Люся прожила большую жизнь, она была красивой, яркой, остроумной, талантливой, именно ей посвящен мой роман "Крио". Это она когда-то начала писать эту книгу о своем отце, Степане Захарове, прошедшем три войны и три революции. И сохранила сундук с его дневниками, мандатами, документами, стенограммами выступлений, даже револьвером и шашкой, которые в 90-е годы сдала в Музей Революции перед самым его упразднением.

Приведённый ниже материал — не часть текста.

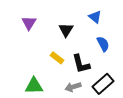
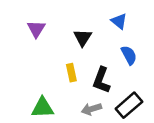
yellow rectangle: (57, 58) -> (71, 73), turned 40
black L-shape: (81, 64) -> (101, 80), turned 35

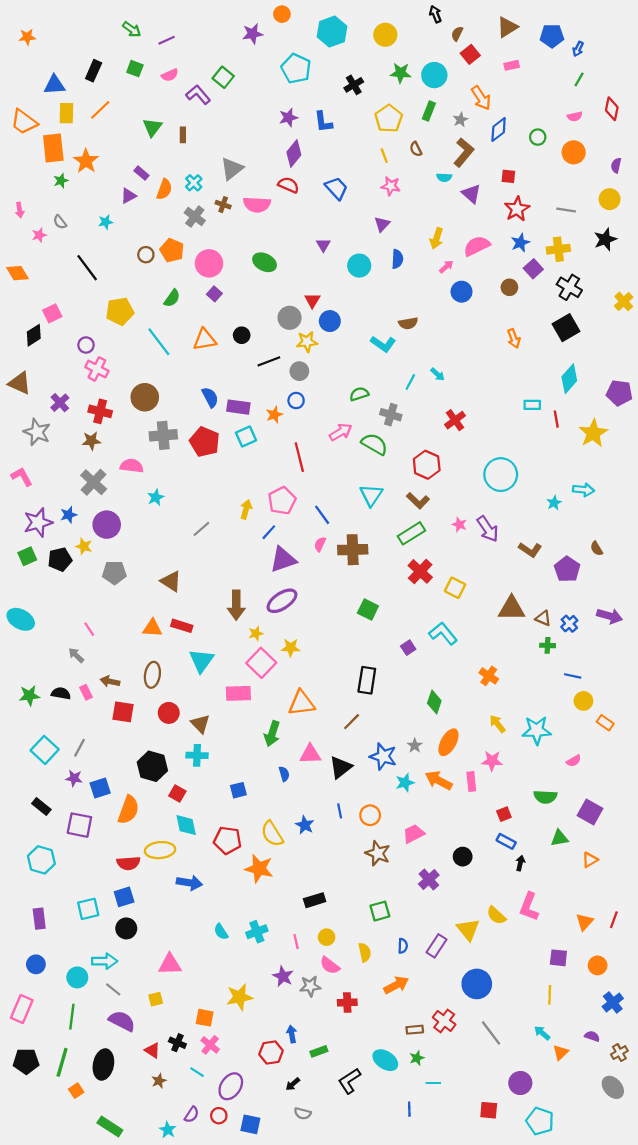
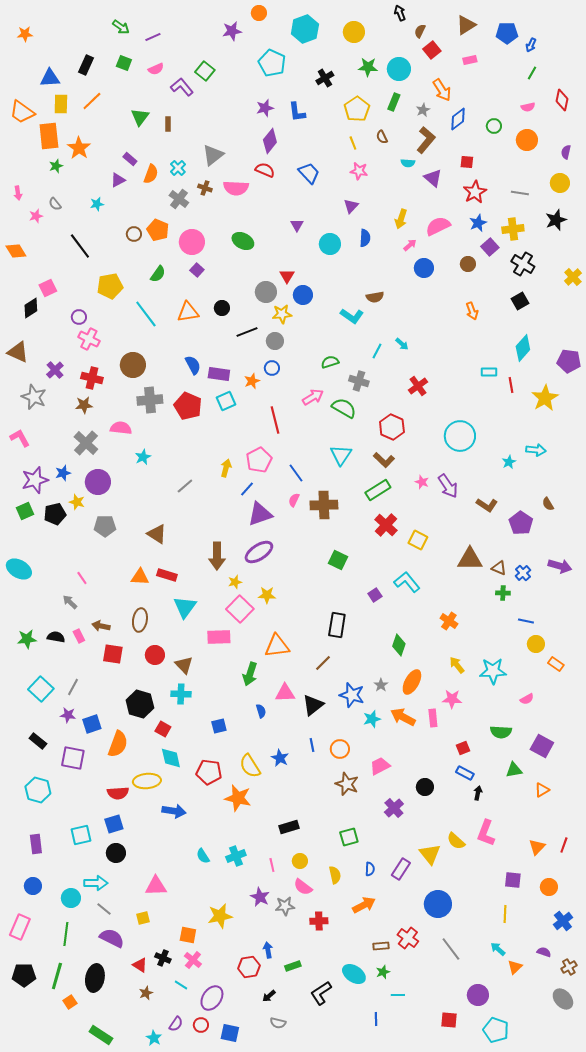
black square: (566, 328) -> (520, 301), size x0.7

Теперь, когда наша с ней книга вышла, я могу с чистой совестью поздравить ее с Днем Победы. Вообще - всех моих - и дедов, и родителей, ставших героями этой книги.
Владимир Аристов, Москва
Мой отец Владимир Васильевич Аристов (1915-2000) окончил с отличием Московский геолого-разведочный институт (МГРИ) в 1940 году и был сразу призван в армию. Служил в артиллерии военным топографом. Их часть находилась на самой границе в Перемышле. Для него война началась в 4 утра 22-го июня 41-го, когда немцы стали обстреливать наши казармы из-за реки Сан. Были долгие тяжелые месяцы, когда они отступали с боями, минуя Львов и Киев. Весной 42-го при неудачном наступлении на Харьков отец был ранен. Долго лечился в госпиталях. Потом его направили в Сталинградское артиллерийское училище, там он преподавал топографию. После войны вернулся в МГРИ, где впоследствии стал профессором. О войне он почти не говорил, но редкие вспышки памяти давали многое, чтобы что-то понять. Я помню, он рассказывал о многодневных непрерывных переходах (и здесь подходят стихи Михаила Кульчицкого о войне как о "трудной работе"). Невозможно было остановиться - он и другие брались за какую-то устойчивую часть движущегося орудия и шли так, им удавалось буквально заснуть и спать на ходу - спящая армия в безостановочном движении. Недавно я обнаружил записные книжки отца, где остались дневниковые фрагменты, относящиеся к июньской неделе перед самой войной - в этих записях-свидетельствах надо еще разобраться.